Durante muchos años, los países del mundo siguieron reglas parecidas para convivir. Estas reglas se crearon después de la Segunda Guerra Mundial para evitar nuevos conflictos grandes, como las guerras. Estados Unidos tuvo un papel importante en ese sistema. Ayudó a formar alianzas y organizaciones donde los países podían dialogar y tomar decisiones juntos.
Ese sistema definió un orden internacional que podría funcionar si los países aceptan reglas comunes y las respetan. Durante muchos años, este modelo permitió que los países se ayudaran en temas como comercio, seguridad y diplomacia. Sin embargo, en los últimos años, su funcionamiento empezó a cambiar.

Durante el gobierno de Donald Trump, Estados Unidos tomó varias decisiones que marcaron ese cambio. Se acercó políticamente a Rusia, publicó una nueva estrategia de seguridad que busca “hacer América grande de nuevo” y realizó una intervención en Venezuela. Estas acciones no fueron decididas desde los acuerdos internacionales sino desde el propio gobierno estadounidense.
Cuando los países no respetan los acuerdos, la convivencia se daña.

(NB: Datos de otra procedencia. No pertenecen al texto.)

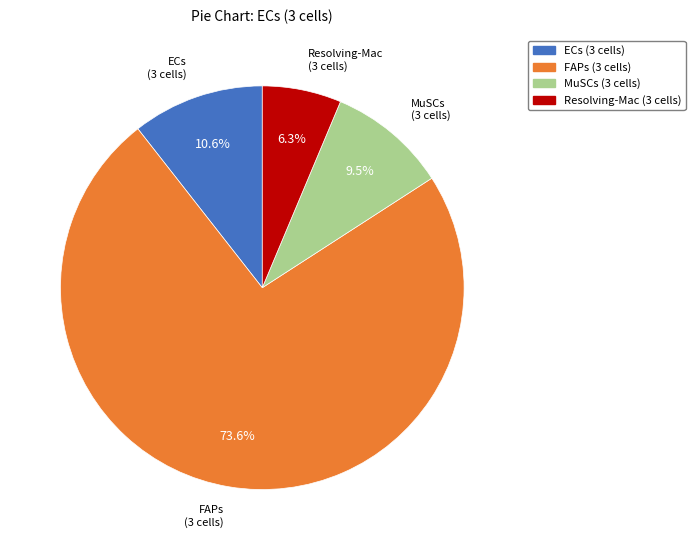

What is the largest slice in the pie chart?

FAPs (3 cells)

Esto hace que cada país dependa más de su fuerza económica, política o militar. Así, algunos países buscan controlar zonas que quedan cerca de ellos para proteger sus intereses. A estas zonas se les llama esferas de influencia.
Estados Unidos, por ejemplo, ha buscado mantener su influencia en toda América, tanto en el sur como en el norte del continente. Por otra parte, Venezuela se volvió importante porque tiene mucho petróleo y por sus relaciones con otros países poderosos. Por eso, el caso venezolano se conecta con los cambios del sistema mundial.
Hoy, el orden internacional está en constante cambio. No está claro cómo funcionará en el futuro. Por eso, lo que ocurre en un país puede tener efectos en muchos otros.